My most unforgettable character at ComAir was a captain named Scott. He was a real character, and one heck of a good pilot. Scott was a prankster. He would talk to the passengers over the PA, telling them that today was the flight attendant’s birthday, and encourage them to sing “Happy Birthday” to her. He would turn on the seat belt sign, listen for the flight attendant to begin her announcement that all passengers should fasten their seat belts, etc. and then just as she was halfway into the announcement, he would turn the sign off again. That sort of thing.

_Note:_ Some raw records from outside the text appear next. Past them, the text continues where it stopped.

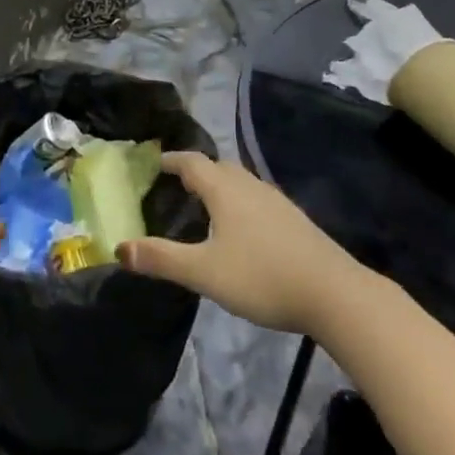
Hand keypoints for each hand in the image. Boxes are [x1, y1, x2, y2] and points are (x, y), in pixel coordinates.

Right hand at [117, 153, 361, 334]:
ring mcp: (276, 201)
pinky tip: (242, 228)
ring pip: (240, 181)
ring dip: (219, 185)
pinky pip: (256, 198)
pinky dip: (239, 202)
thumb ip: (161, 259)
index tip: (153, 163)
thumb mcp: (204, 272)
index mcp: (225, 189)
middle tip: (174, 184)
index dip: (171, 160)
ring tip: (204, 204)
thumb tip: (119, 248)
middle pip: (217, 167)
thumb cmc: (262, 277)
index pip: (191, 162)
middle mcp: (249, 185)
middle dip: (194, 171)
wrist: (336, 294)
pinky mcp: (294, 220)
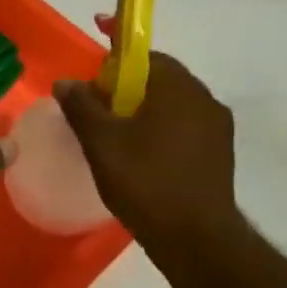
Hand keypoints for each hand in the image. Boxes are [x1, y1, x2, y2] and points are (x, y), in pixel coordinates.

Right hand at [54, 54, 241, 265]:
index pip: (145, 54)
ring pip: (171, 105)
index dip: (116, 51)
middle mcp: (205, 99)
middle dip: (125, 86)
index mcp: (178, 87)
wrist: (195, 238)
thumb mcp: (102, 142)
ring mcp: (217, 128)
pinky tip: (137, 156)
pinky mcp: (219, 154)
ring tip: (112, 136)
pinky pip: (182, 128)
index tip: (96, 49)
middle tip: (95, 107)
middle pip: (158, 79)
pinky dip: (158, 130)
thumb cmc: (144, 182)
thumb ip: (82, 107)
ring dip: (141, 110)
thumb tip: (67, 81)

One day while en-route between Cleveland and Louisville, Scott called up the flight attendant on the interphone. “Terri,” he said in his deep, authoritative voice, “Air Traffic Control has begun a new Pilot Awareness Program designed to keep pilots alert during the cruise portions of flight. What they are doing is giving us a question to answer. If we do not come up with the correct answer prior to reaching the next controller’s sector, we will be required to do a one-turn holding pattern. They’ve asked us to name the Seven Dwarfs. So far, we’ve come up with Sleepy, Sneezy, and Doc, but we can’t think of the names of any of the others. We were wondering if you, or perhaps some of the passengers, could help us out.”
We were laughing our asses off in the cockpit while the flight attendant was dutifully going down the aisle, asking the passengers if they knew the names of the Seven Dwarfs. She actually brought one of the passengers up to the front of the cabin and had him talk to Scott on the interphone, giving him the names of the Seven Dwarfs. Scott wrote them down, read them back, and thanked him sincerely.
Most of the pilot and flight attendants enjoyed flying with him, and didn’t mind his jokes, because they were really funny, but Scott’s reputation preceded him. One new flight attendant advised him first thing when they reported for duty that she was not going to put up with any of his pranks.
Scott, nodded respectfully, thanked her for letting him know her feelings, and for the entire day treated her with the utmost professional courtesy. Of course, the entire time, he was plotting. Setting her up. At the end of the day, the crew terminated in Toronto. The practice was to drop off the passengers at the terminal and then taxi the airplane to the other side of the field to park at the FBO. From there, they would take the hotel van to the layover hotel. During the ride to the hotel, someone asked, “What time do we meet downstairs in the morning?”
Scott, having had all day to plan for this question, said, “Let’s see . . . they’re on metric time up here in Canada . . .” and then proceeded to explain a complicated formula to convert Eastern Daylight Savings Time to Canadian Metric Time. The following morning, the flight attendant was downstairs an hour and a half before the pilots came down to check out. She was by then concerned that she had missed the van to the airport. Should she hire a cab? And where should she go to meet up with the pilots? The FBO? The terminal? She was both relieved and angry when Scott and the first officer showed up. But, in time, she got over it.